Backtest Events Caching
Merlin includes a caching system for backtest events that improves performance by storing API responses locally. This is particularly useful when analyzing large backtests with many events, as it reduces API calls and improves execution speed for repeated operations.
How Caching Works
The caching feature stores backtest events retrieved from the MesoSim API locally in the ./merlin-cache directory.
When requesting backtest events that have been previously cached, Merlin will retrieve them from the local cache instead of making another API call.
The cache uses gzipped JSON files to store data efficiently, with cache keys generated using MD5 hashing based on the MesoSim instance, backtest ID, and event type.
Cache Configuration
You can configure the caching behavior using environment variables:
# Disable caching entirely
export MERLIN_CACHE_DISABLED=1
merlin optimize-strategy configs/strategies/boxcar-strategy.json --data-coll-backtest-id f957415f-07e4-4922-8253-1835237f1e94
For Windows users, use set instead of export.
Cache Maintenance
Important: You should periodically clean the cache directory to free up disk space by removing old entries. This can be done manually by deleting old files from the MERLIN_CACHE_DIR directory.

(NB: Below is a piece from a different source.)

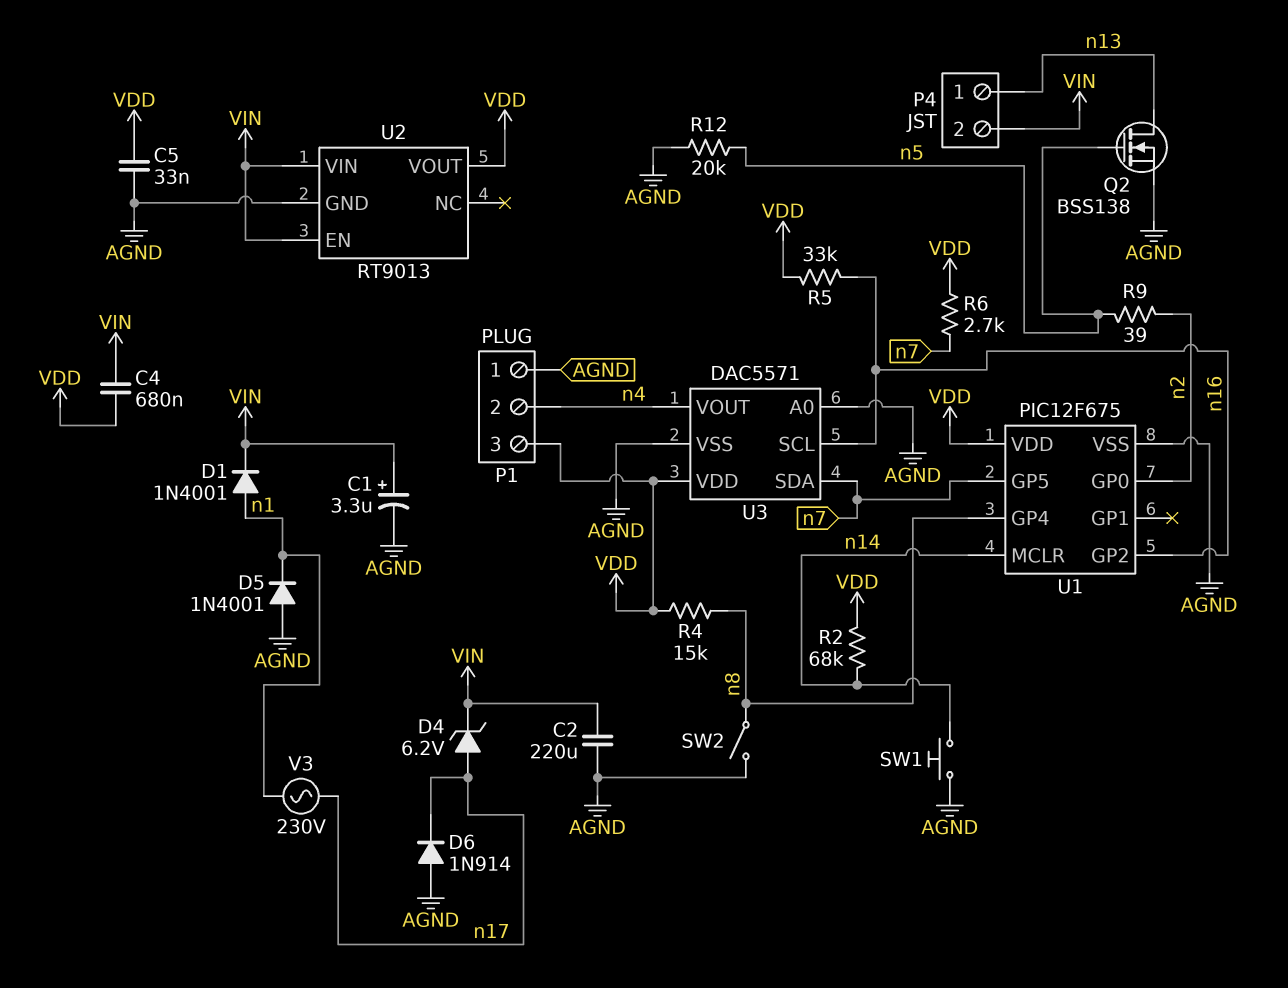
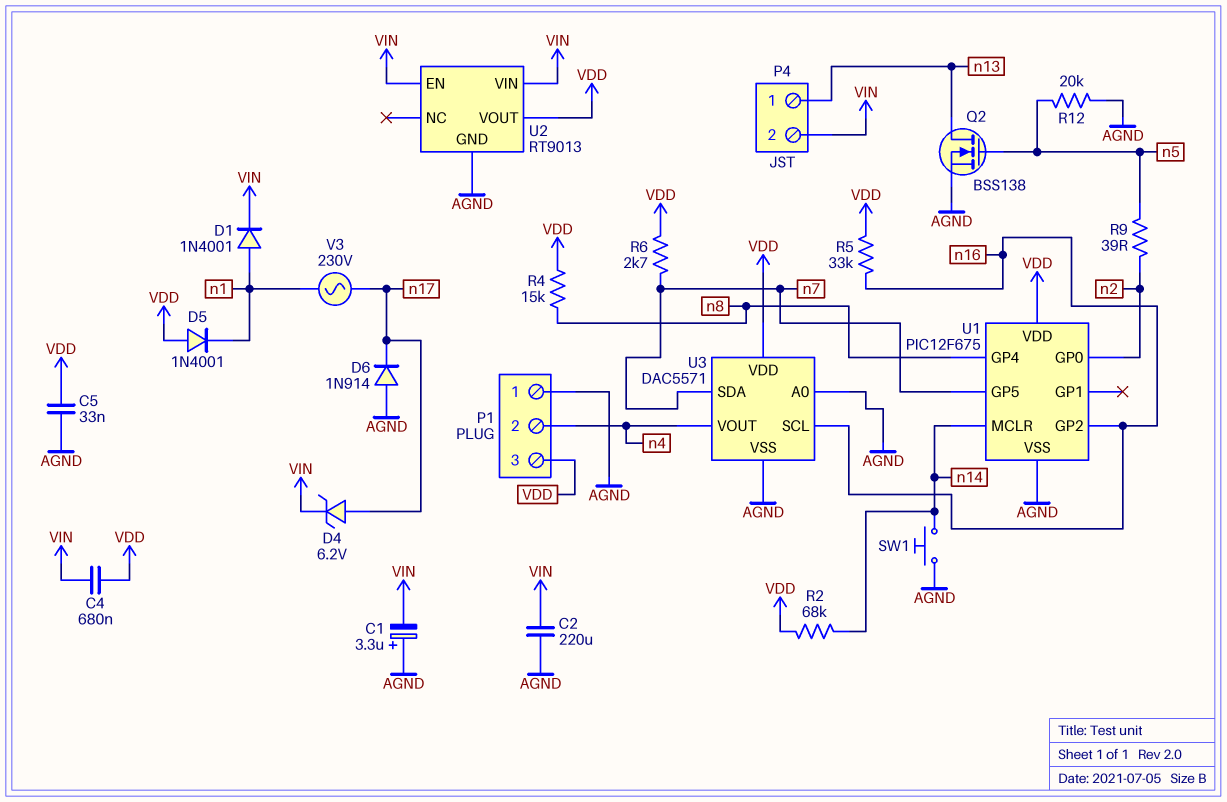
C1: 3.3uF (plus VIN, minus AGND) -> 3.3uF (plus AGND, minus VIN)
D5: diode 1N4001 (A AGND, K n1) -> diode 1N4001 (A VDD, K n1)
SW2: switch (AGND, n8) -> none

# Example command to remove cache files older than 30 days
find ./merlin-cache -type f -mtime +30 -delete
Parallel Execution
Merlin supports parallel execution of API calls and backtests to improve performance. You can control the level of parallelism through environment variables:
# Control parallel execution
export BACKTESTS_IN_FLIGHT=50
export MODEL_CALLS_IN_FLIGHT=50
Adjust these values based on your cluster's resources.
As a rule of thumb, both BACKTESTS_IN_FLIGHT and MODEL_CALLS_IN_FLIGHT should be set to 50 * backend_node_count.
For minimal configuration (with two backend nodes) these values should be set to 100 each.